# [EXERCISE BRIEF]
A single number is needed: how many lines of the data below contain "page".

# [ENTRIES PROVIDED]
== Segment start ==

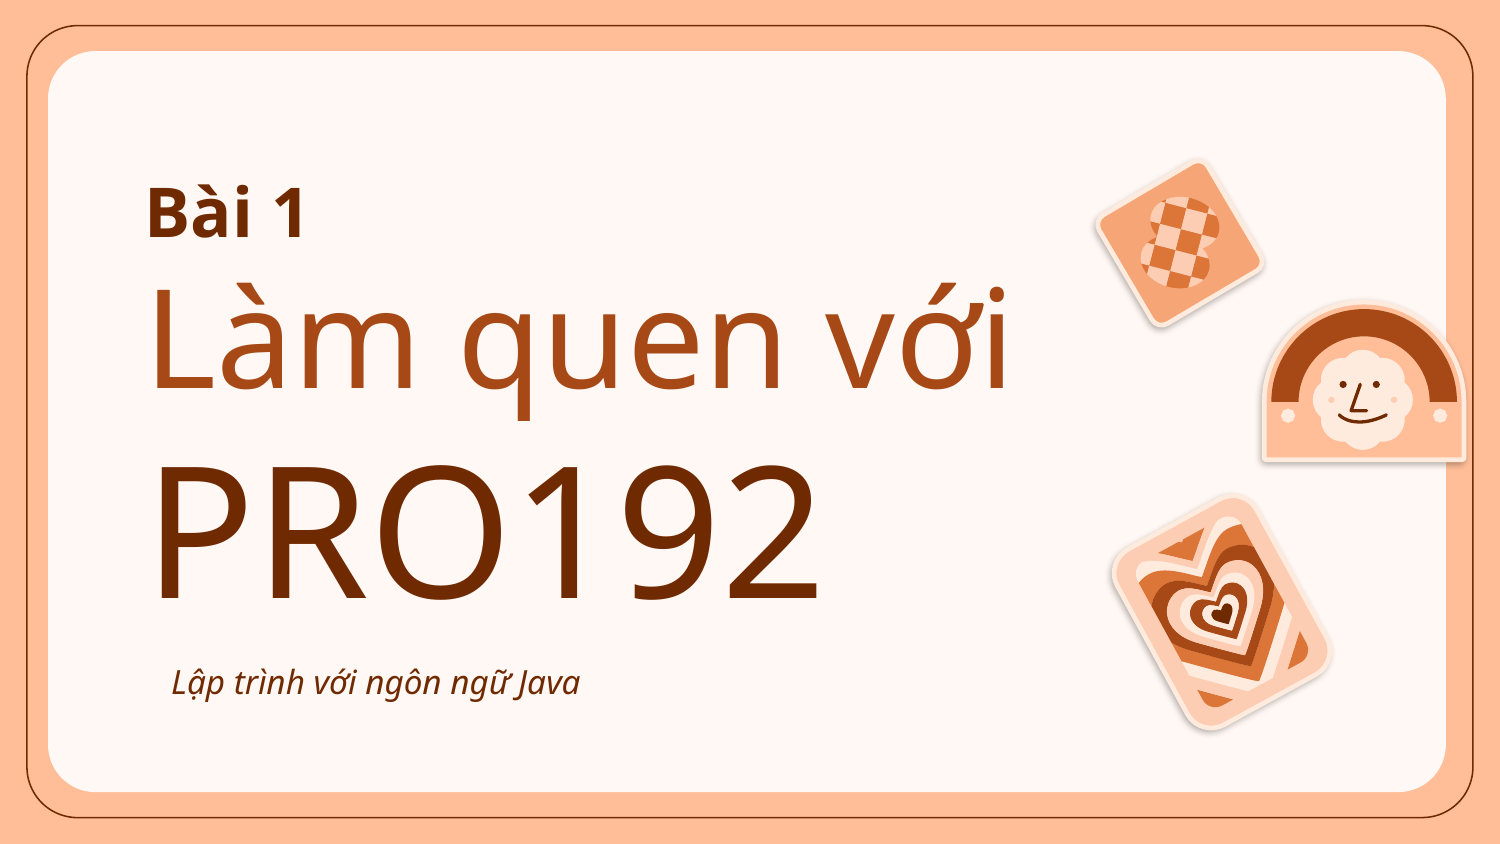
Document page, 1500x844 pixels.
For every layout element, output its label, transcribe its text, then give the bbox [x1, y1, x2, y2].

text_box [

== Segment end ==
== Segment start ==

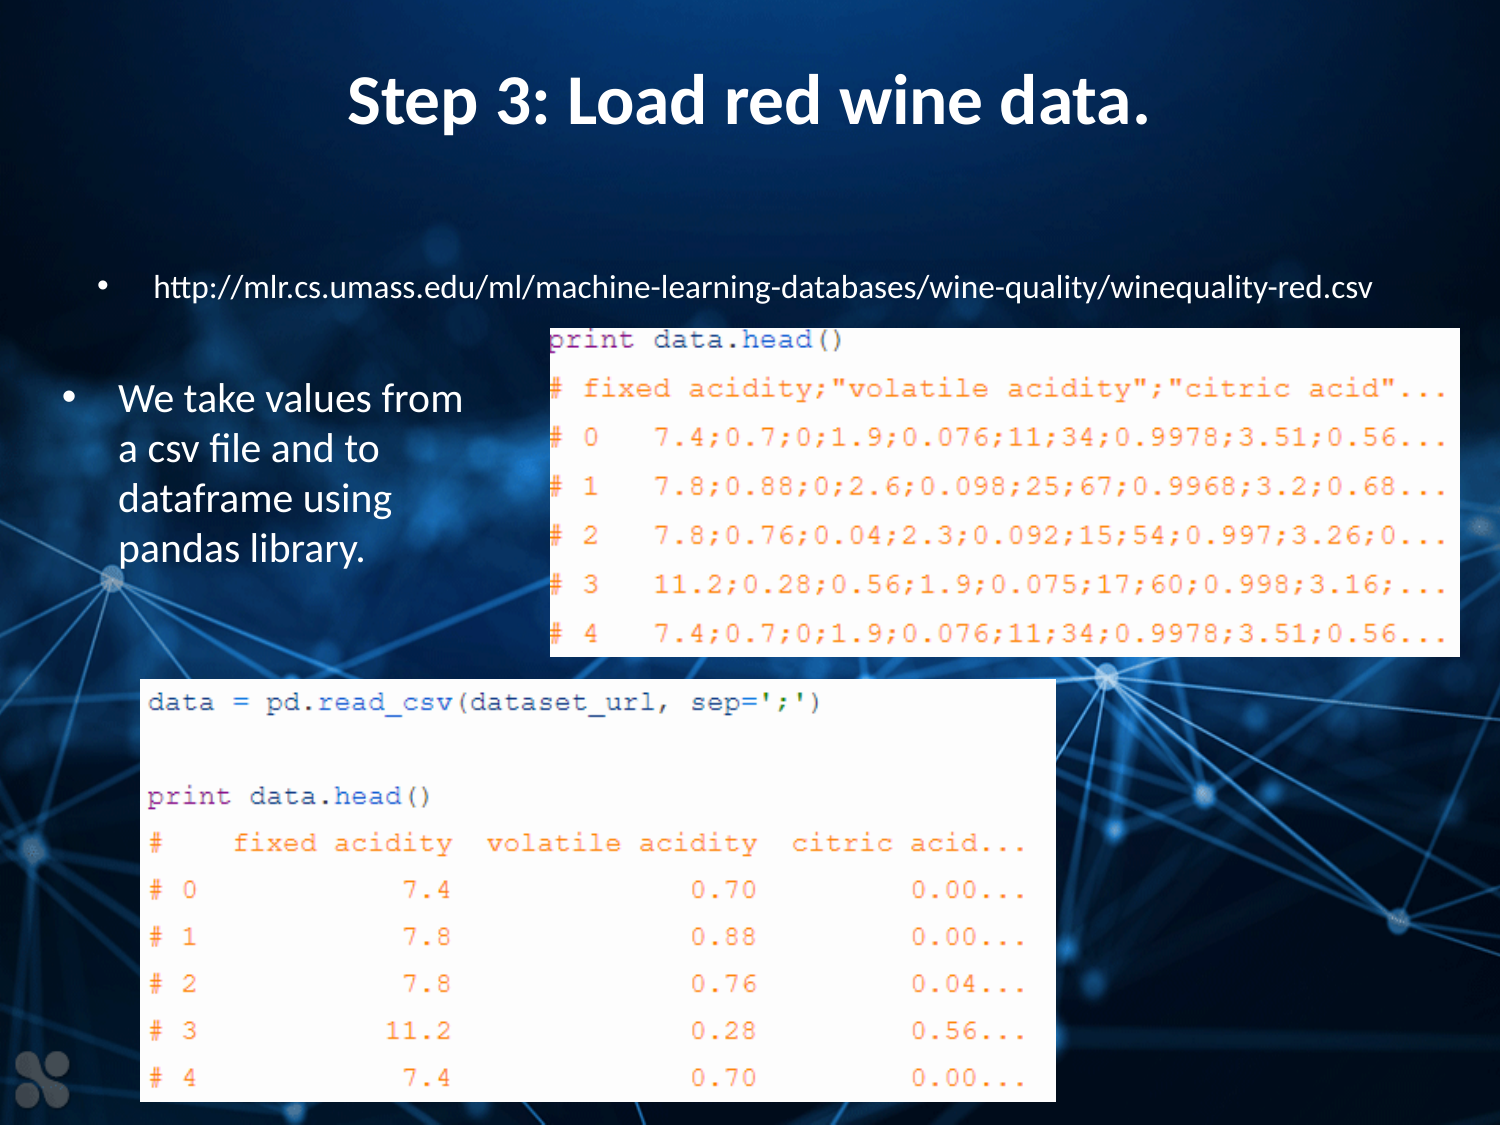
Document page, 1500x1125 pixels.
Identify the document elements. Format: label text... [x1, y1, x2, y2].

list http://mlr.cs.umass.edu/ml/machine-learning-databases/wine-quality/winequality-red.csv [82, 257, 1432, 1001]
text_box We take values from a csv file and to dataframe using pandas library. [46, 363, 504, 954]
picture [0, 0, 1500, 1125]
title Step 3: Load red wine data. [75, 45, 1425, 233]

== Segment end ==

# [YOUR SOLUTION]
2